España, el país de la OCDE en el que más suben los impuestos: un 50% en 4 años

España fue el país de los 21 de la OCDE para los que hay datos en el que más disminuyó el ingreso real por habitante en el tercer trimestre de 2023. (Archivo)

La carga impositiva del impuesto sobre la renta y el patrimonio era de 26.678 millones de euros en el cuarto trimestre de 2019 y subió a 42.480 millones en el tercer trimestre de 2023.

España es el país entre los grandes miembros de la OCDE en el que más subieron los impuestos sobre la renta y el patrimonio entre finales de 2019 y el tercer trimestre de 2023, en concreto un 50%.

La comparación entre seis países, publicada este jueves con las estadísticas trimestrales sobre el ingreso real de los hogares por habitante, muestra que la segunda mayor subida de impuestos después de la de España fue la del Reino Unido, del 40%.

A continuación se situaron Canadá con algo más del 30%, Estados Unidos con el 20% (pese a que había subido a casi el 45% durante 2022, el incremento se moderó después), Francia y Alemania con algo más del 10% en los dos casos.

De acuerdo con la serie histórica de la Organización para la Cooperación y el Desarrollo Económico (OCDE), la carga impositiva en España del impuesto sobre la renta y el patrimonio era de 26.678 millones de euros en el cuarto trimestre de 2019 y subió a 42.480 millones en el tercer trimestre de 2023, el último dato disponible.

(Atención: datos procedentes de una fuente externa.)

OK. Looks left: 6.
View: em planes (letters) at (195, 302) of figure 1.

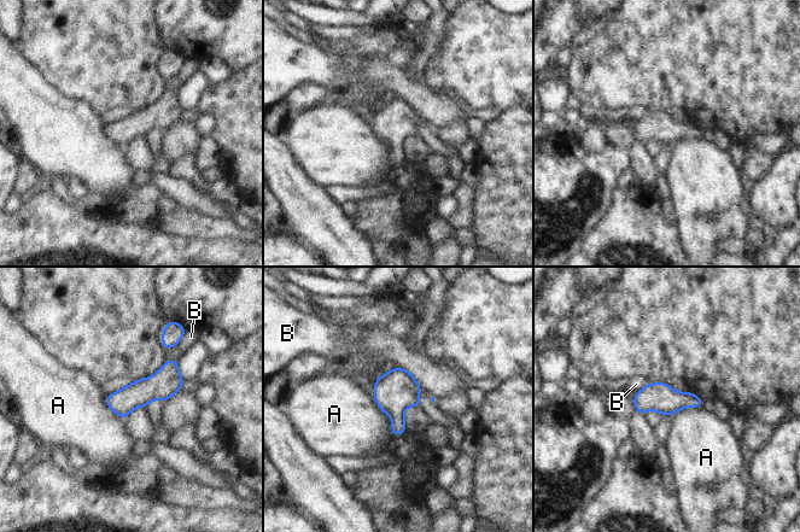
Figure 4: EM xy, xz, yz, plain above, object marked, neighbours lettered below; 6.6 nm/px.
Keep. A and B are other cells; a border runs along (372, 396), (391, 419), (395, 436) in figure 4; no lettered segment goes on from it.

El fuerte incremento de la fiscalidad en el tercer trimestre de 2023 (pasó de 34.029 millones de euros a esos 42.480 millones) es lo que explica que España fue el país de los 21 de la OCDE para los que hay datos en los que más disminuyó el ingreso real por habitante en esos tres meses, en concreto un 2,1%.

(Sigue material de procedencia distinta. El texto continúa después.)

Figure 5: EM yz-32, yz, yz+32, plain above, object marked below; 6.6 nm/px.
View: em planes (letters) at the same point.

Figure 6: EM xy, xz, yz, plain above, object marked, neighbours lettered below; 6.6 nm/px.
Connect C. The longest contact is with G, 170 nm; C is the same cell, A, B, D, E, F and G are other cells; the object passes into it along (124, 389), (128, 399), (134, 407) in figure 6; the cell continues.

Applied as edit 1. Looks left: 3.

En el conjunto de la organización, entre julio y septiembre el ingreso real de las familias por habitante descendió un 0,2%, la primera caída después de cuatro trimestres consecutivos de progresión.

La OCDE elabora ese indicador para intentar dar cuenta de la renta verdaderamente disponible. Para su cálculo se parte del producto interior bruto (PIB) por cápita, al que luego se le descuentan los impuestos y cotizaciones y se suman las ayudas sociales.